Hex Nut – A plain, hexagonal nut with an internal thread. These are by far the most common type of nut and are used in many industries and applications.

Lock Nuts – These nuts are used when the nut needs to be locked in place without being clamped to any other object.

Nylon Insert Nuts – Commonly known as Nyloc Nuts, these hexagonal-shaped nuts have a nylon insert that prevents the nut from loosening due to vibration.

Shear Nuts – These cone-shaped nuts have a hexagonal gripping point that closes when maximum torque is reached, leaving only the cone-shaped nut that is difficult to remove.

Wing Nuts – Commonly used in applications where the nut needs to be removed frequently, wing nuts have two outer “wings” that allow for manual turning.
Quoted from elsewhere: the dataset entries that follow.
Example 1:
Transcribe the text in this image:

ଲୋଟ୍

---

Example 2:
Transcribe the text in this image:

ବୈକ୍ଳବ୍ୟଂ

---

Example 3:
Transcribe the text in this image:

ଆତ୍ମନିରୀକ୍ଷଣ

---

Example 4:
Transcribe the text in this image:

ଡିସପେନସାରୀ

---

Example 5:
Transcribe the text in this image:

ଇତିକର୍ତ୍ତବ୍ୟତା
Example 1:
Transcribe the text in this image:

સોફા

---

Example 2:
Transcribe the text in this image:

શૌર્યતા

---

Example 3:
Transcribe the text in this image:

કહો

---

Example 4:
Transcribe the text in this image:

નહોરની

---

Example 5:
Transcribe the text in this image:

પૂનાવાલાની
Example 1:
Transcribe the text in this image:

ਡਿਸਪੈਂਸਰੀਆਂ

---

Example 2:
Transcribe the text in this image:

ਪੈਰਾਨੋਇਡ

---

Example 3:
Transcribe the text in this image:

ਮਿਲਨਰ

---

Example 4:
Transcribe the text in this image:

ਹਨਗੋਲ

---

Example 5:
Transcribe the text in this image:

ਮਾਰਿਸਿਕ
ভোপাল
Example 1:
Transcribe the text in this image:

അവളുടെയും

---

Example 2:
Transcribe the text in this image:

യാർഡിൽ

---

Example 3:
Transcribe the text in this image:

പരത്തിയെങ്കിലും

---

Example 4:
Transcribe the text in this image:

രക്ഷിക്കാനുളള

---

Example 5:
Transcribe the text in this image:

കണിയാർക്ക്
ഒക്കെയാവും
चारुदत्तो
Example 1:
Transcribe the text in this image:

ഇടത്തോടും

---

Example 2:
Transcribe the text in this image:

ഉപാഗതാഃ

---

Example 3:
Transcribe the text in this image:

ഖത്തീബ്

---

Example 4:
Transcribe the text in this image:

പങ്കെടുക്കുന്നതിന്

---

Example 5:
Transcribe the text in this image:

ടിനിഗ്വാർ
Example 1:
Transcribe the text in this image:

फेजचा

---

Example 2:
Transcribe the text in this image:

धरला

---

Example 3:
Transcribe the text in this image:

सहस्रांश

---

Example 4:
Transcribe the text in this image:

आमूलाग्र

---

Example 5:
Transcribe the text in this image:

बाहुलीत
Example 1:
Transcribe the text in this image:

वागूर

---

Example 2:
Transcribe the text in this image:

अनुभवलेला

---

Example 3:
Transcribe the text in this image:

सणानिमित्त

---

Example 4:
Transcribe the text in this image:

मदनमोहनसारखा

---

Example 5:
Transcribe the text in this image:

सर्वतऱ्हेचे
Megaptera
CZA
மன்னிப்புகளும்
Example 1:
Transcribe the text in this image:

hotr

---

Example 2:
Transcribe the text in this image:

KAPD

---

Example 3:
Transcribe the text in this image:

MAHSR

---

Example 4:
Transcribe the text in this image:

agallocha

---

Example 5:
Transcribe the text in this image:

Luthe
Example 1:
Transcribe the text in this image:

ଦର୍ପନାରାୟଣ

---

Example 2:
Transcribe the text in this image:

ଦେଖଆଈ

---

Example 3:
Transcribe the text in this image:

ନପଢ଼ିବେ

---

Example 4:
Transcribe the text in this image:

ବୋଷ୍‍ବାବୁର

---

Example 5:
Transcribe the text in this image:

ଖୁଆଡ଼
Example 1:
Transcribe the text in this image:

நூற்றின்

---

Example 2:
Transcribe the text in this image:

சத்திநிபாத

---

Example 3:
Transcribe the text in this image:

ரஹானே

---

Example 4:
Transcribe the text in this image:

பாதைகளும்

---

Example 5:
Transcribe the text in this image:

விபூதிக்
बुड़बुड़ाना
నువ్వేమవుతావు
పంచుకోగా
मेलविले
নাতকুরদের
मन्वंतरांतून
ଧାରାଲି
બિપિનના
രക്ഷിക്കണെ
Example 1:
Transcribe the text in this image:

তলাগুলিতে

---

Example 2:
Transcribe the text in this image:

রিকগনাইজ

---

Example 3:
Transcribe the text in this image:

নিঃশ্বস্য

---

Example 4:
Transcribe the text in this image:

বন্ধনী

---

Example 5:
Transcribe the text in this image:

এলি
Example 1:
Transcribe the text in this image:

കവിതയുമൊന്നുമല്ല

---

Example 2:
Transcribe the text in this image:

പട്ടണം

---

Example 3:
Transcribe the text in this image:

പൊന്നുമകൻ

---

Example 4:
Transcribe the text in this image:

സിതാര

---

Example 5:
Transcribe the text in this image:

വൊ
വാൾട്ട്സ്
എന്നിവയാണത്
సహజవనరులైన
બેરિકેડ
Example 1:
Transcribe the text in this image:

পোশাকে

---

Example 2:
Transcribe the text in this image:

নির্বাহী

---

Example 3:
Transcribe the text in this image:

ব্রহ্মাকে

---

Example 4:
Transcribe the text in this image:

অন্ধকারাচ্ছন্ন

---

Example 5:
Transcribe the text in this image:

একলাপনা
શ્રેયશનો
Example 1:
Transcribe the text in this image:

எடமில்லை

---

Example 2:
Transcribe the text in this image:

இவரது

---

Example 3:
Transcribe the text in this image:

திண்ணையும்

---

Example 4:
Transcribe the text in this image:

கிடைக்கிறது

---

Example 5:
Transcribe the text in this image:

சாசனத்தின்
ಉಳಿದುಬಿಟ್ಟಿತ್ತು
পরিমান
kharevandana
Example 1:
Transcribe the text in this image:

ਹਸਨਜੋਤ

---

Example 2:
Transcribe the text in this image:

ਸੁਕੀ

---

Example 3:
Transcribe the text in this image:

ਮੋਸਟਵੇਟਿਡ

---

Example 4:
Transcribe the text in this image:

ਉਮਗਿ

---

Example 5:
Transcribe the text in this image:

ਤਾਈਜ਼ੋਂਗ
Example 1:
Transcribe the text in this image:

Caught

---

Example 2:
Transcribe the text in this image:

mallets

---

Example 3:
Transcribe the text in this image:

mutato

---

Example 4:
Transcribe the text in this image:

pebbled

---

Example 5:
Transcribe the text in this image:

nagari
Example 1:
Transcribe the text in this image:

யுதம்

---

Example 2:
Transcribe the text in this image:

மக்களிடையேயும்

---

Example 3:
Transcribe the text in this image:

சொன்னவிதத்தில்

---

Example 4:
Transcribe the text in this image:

Washers are typically used between the head of a bolt, screw, or nut and the material to which they are clamped. Their primary function is to increase the bearing area of ​​the head, as well as to protect the material below it from damage. There are many different types of washers, each with its own uses.

Flat washers are the most common type of washer and are used to evenly distribute a load of a bolt, screw, or nut as the fastener is tightened.

Spring washers – These locking washers are designed to prevent the bolt, screw, or nut from loosening from vibration.

Cup washers – Cup washers form a cup to fit into the head of the fastener, creating a flush finish with the fastener head. They are used in conjunction with a wood screw.